::: Entries shown
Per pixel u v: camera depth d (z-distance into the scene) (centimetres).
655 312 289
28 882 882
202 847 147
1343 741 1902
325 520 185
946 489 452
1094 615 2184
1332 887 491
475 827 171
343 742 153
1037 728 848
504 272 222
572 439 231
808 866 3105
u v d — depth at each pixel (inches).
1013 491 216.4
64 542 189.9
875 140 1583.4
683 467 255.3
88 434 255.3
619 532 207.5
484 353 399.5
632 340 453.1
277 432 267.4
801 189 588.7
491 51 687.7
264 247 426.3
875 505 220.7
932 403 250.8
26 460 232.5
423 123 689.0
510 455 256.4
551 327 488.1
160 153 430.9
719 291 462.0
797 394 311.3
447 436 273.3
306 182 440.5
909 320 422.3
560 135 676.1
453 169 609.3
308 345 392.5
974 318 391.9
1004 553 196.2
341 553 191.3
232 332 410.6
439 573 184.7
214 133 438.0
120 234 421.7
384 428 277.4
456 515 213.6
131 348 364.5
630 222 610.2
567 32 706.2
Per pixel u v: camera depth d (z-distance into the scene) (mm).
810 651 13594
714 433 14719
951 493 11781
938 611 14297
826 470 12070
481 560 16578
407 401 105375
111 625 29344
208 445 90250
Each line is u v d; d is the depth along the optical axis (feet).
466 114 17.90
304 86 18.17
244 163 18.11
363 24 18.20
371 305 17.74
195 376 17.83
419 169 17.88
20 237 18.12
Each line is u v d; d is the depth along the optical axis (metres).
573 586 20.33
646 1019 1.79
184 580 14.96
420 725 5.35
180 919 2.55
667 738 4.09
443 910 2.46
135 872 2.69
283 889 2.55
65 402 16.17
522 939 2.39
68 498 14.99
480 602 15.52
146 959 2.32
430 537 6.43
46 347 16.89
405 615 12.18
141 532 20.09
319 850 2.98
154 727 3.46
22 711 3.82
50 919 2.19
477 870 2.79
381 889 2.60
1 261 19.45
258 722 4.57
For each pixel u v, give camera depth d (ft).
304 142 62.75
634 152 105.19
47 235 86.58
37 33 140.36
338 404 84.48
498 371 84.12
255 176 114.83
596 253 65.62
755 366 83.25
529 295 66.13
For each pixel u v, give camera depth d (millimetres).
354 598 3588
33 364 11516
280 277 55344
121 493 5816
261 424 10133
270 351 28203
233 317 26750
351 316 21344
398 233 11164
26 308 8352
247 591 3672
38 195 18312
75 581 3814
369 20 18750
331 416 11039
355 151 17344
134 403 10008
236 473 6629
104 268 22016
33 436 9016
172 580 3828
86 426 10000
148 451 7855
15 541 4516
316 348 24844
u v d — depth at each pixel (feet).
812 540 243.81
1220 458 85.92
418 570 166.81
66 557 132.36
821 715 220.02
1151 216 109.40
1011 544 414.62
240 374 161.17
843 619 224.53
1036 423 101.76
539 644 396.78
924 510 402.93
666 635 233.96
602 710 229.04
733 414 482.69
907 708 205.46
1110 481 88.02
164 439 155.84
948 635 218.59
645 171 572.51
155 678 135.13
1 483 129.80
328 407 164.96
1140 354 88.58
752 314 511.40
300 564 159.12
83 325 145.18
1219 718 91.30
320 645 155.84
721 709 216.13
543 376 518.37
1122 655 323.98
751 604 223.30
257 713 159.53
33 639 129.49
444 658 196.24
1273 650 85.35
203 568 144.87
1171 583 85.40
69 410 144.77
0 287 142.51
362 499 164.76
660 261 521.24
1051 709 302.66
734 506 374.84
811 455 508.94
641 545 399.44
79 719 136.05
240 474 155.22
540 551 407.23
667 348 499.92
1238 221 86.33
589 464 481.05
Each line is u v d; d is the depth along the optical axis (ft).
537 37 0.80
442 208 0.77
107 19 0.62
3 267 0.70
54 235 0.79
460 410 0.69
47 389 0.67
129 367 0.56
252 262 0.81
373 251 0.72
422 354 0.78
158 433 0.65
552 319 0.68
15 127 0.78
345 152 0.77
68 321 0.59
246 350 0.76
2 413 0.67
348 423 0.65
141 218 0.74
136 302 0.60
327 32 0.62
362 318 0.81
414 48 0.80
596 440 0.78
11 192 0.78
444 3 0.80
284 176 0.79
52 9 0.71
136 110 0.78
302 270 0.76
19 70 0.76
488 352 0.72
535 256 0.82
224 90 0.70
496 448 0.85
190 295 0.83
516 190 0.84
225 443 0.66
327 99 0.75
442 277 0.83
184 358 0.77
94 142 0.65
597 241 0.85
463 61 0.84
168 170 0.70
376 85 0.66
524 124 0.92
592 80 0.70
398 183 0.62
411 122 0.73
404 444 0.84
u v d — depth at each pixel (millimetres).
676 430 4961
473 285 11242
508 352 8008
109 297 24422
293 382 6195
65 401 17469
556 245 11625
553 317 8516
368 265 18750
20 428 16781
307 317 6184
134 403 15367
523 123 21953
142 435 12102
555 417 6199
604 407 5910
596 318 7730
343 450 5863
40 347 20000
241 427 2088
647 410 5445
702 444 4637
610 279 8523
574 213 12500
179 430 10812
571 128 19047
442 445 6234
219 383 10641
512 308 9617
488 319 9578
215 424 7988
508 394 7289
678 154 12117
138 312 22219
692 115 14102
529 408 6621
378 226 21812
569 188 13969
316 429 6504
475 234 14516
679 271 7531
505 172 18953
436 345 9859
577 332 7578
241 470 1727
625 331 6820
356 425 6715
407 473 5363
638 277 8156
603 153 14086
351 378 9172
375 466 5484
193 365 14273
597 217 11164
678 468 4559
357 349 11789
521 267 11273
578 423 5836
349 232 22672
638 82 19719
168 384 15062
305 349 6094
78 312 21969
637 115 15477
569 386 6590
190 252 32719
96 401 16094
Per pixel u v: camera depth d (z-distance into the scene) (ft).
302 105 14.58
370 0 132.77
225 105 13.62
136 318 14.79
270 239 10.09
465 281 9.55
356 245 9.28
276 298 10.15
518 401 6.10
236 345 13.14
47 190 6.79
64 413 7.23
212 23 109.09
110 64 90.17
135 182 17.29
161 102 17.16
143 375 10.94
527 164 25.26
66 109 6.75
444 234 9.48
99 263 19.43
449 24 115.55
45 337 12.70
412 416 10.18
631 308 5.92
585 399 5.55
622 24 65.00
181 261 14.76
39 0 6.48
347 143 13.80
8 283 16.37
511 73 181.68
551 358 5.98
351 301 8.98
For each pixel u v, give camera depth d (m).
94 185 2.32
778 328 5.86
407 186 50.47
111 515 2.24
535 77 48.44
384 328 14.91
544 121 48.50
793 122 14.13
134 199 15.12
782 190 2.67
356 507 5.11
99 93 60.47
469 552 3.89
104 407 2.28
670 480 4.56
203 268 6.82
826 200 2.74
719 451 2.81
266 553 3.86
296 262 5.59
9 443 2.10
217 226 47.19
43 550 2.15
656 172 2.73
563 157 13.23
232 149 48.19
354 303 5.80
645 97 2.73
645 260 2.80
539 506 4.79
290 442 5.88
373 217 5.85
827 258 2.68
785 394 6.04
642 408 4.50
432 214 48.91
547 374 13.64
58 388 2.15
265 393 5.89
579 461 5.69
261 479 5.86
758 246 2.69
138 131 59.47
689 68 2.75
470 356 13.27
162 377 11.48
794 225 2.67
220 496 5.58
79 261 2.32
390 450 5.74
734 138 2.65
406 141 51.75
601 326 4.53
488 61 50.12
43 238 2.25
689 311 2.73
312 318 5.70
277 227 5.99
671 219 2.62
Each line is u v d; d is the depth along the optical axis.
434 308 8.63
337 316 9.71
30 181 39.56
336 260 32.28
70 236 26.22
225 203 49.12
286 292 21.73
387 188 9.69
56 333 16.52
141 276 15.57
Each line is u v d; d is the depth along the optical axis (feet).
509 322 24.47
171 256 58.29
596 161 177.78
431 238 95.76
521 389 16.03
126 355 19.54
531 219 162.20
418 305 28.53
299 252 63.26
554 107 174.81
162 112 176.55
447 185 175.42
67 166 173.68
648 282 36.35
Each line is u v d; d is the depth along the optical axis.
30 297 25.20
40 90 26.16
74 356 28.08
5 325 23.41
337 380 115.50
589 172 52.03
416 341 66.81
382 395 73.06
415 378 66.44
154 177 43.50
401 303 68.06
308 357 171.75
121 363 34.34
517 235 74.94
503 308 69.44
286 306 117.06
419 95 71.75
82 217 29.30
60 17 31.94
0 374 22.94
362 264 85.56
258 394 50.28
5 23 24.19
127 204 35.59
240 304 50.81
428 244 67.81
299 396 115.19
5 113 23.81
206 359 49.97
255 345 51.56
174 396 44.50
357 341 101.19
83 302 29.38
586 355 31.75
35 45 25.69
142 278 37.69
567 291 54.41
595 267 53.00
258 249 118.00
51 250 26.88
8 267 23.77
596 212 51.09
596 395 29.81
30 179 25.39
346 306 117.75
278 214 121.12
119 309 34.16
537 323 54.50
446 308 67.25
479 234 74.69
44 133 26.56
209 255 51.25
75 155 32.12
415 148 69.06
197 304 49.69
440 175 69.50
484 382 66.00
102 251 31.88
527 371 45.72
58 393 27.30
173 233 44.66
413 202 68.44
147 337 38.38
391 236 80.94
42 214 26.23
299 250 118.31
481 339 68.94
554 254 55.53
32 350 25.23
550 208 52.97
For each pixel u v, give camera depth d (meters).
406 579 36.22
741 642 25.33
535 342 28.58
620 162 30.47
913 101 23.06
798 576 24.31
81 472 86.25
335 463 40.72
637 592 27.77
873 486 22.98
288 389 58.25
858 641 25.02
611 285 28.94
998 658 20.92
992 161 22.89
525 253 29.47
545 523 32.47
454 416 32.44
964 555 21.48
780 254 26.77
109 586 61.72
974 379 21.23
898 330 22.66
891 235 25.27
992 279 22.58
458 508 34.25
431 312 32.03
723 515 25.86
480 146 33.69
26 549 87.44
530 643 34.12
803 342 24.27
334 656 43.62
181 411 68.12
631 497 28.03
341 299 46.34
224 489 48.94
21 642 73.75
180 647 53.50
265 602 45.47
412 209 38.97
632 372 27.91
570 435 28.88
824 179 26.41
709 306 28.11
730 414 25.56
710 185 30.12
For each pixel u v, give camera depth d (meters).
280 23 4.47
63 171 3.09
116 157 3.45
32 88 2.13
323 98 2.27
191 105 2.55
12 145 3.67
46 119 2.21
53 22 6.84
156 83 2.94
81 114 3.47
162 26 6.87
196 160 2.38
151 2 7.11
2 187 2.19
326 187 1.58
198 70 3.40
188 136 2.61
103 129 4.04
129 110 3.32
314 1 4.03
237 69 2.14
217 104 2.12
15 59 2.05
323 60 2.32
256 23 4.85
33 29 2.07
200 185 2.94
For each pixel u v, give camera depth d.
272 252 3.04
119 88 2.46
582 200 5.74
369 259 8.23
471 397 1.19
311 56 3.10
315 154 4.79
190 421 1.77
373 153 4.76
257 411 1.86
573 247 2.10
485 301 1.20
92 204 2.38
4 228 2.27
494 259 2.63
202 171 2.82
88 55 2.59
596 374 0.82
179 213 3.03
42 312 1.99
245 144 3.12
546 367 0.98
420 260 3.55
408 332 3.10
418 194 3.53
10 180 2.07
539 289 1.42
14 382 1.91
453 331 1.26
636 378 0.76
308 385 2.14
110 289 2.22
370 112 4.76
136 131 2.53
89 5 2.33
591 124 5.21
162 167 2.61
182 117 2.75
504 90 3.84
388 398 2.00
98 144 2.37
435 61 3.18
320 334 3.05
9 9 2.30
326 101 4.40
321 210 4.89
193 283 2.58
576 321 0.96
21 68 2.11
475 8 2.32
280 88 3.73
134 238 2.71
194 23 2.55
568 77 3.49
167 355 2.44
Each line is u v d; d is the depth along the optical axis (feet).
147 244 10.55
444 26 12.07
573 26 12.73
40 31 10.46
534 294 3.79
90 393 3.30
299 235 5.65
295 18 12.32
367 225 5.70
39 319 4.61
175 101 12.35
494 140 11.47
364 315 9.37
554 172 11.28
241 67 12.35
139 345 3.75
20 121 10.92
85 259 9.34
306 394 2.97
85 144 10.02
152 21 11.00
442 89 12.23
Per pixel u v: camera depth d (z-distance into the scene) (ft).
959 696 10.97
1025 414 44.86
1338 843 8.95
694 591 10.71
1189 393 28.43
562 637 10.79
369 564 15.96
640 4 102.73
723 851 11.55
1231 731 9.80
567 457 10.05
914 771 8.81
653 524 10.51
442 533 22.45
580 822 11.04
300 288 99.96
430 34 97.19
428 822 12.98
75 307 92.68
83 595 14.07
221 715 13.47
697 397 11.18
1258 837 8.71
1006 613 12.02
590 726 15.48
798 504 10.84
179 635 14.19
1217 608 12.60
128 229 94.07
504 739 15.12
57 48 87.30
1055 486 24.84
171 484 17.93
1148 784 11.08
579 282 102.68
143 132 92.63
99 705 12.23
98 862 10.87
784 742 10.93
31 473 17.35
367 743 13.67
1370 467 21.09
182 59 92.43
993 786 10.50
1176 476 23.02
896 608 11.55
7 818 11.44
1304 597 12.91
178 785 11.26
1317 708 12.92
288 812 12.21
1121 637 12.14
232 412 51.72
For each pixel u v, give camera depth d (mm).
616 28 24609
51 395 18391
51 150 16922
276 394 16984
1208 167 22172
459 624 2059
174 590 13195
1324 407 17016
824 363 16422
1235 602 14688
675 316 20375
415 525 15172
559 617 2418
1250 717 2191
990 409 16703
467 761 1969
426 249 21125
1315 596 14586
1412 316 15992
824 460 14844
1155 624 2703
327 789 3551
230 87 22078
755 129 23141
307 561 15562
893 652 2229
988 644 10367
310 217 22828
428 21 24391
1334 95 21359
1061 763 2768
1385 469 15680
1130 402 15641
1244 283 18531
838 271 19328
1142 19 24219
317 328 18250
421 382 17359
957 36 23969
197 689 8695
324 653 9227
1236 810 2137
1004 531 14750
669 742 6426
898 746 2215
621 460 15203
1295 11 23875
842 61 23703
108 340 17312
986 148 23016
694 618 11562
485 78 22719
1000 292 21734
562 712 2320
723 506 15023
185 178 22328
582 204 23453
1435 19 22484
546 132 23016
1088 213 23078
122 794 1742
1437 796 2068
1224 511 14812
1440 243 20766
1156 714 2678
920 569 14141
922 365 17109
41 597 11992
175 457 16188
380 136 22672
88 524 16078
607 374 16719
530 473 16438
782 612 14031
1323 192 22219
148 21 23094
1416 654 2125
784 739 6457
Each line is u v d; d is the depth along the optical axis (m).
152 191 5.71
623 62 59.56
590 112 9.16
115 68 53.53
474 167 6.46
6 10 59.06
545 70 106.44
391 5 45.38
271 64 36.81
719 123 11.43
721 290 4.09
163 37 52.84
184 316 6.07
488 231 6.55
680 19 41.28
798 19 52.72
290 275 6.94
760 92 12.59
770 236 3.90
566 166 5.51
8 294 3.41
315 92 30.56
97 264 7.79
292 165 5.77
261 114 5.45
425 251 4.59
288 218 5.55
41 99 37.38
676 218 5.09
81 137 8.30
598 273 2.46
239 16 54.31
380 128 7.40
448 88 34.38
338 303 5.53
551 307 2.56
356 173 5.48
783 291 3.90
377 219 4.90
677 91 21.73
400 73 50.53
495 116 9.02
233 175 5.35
::::::
Assignment:
Copy out each line of the data above, exactly, if it lies between the line holding "758 246 2.69" and the line holding "416 341 66.81", inclusive; copy no other line.

Completed task:
758 246 2.69
138 131 59.47
689 68 2.75
470 356 13.27
162 377 11.48
794 225 2.67
220 496 5.58
79 261 2.32
390 450 5.74
734 138 2.65
406 141 51.75
601 326 4.53
488 61 50.12
43 238 2.25
689 311 2.73
312 318 5.70
277 227 5.99
671 219 2.62
Each line is u v d; d is the depth along the optical axis.
434 308 8.63
337 316 9.71
30 181 39.56
336 260 32.28
70 236 26.22
225 203 49.12
286 292 21.73
387 188 9.69
56 333 16.52
141 276 15.57
Each line is u v d; d is the depth along the optical axis (feet).
509 322 24.47
171 256 58.29
596 161 177.78
431 238 95.76
521 389 16.03
126 355 19.54
531 219 162.20
418 305 28.53
299 252 63.26
554 107 174.81
162 112 176.55
447 185 175.42
67 166 173.68
648 282 36.35
Each line is u v d; d is the depth along the optical axis.
30 297 25.20
40 90 26.16
74 356 28.08
5 325 23.41
337 380 115.50
589 172 52.03
416 341 66.81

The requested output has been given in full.